It’s hard to believe my only brother would have been 56 years old today. Jimmy was three years older than me and murdered in a gas station hold up in 1971. Back then gas stations were full service. Not only did they fill up your tank but checked your tires, oil and washed your windows. You stayed in your car and paid with cash.
Jimmy died over 39 years ago. I remember so much about him. He loved orange crush soda. He wanted to race cars for a living. The last time I saw him was on his 17th birthday and he had a cast on his arm, results of a rough game of basketball. He taught me how to drive his car and motorcycle. He loved sports and the Seattle Seahawks. Once we got in big trouble when we hitchhiked back from the store after buying pop and candy. We rode my grandmothers ponies all the time. His favorite was Mazey, a black and white pinto that only had one speed, full-out run. Jimmy knew computers were going to be an important part of the future. I think he would be proud that I am sharing a bit of his story. I continually wonder how different my world would be if only he were in it. I see parts of him in my oldest, Skeeter. My sons missed out on knowing their only Uncle.

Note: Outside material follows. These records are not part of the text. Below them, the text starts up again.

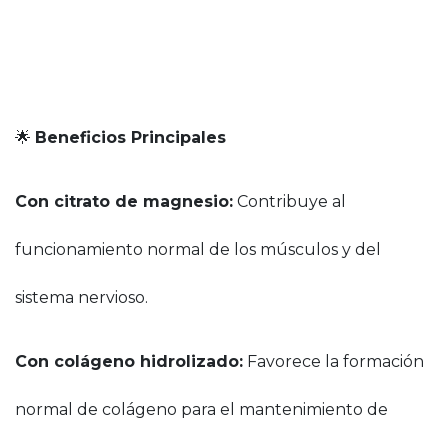
🌟
Beneficios Principales
Con citrato de magnesio:
Contribuye al
funcionamiento normal de los músculos y del
sistema nervioso.
Con colágeno hidrolizado:
Favorece la formación
normal de colágeno para el mantenimiento de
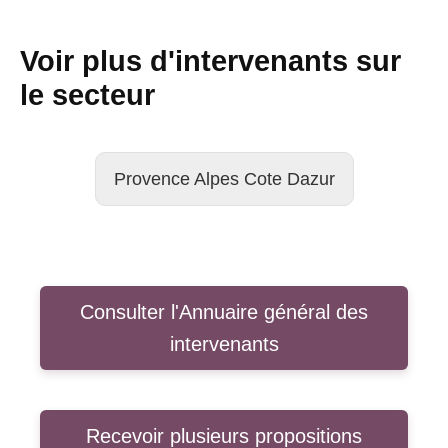
Voir plus d'intervenants sur
le secteur
Provence Alpes Cote Dazur
Consulter l'Annuaire général des
intervenants
Recevoir plusieurs propositions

The creaky sound of the steps leading up to my bedroom woke me up that morning. It was odd that my dad was home from work. He slaved 7 days a week to feed our family, blended when he married my stepmother and brought five more kids into our lives. He sat down on my bed and told me how my brother had died. I remember not crying. I had just turned 14 and other than losing my grandfather when I was very young, I hadn’t experienced death.
My dad explained that although it was the last day of school and I had important exams to be taken, I didn’t have to go if I didn’t want to. But I knew deep down he wanted me to. It was the worse day of my life. A friend who knew Jimmy expressed her sorrow. He boyfriend was there and asked what had happened, did he die or something? An instructor asked me in front of the whole class if I was related to the one who was killed last night (he has seen it on the news) and I said yes, he was my brother and then continued to take the exam.
If I could hit replay, I would have insisted on going to the trial. If anyone close went, they never spoke about it. Jimmy had taken the job part time for the summer and had only been there a week. When the robbers came in, they ordered him and the other employee on their stomachs. They shot my brother in the back of the head, execution style. The other employee was uninjured. I can’t even imagine how scared they must have been. The robbers were ages 16 and 20. My brother died for 20 dollars.
The funeral is such a blur to me. The walk up to the casket, looking at Jimmy was unreal. I turned and headed out. That was not my brother. Jimmy was full of life and adventure and he died too young. I miss him to this day.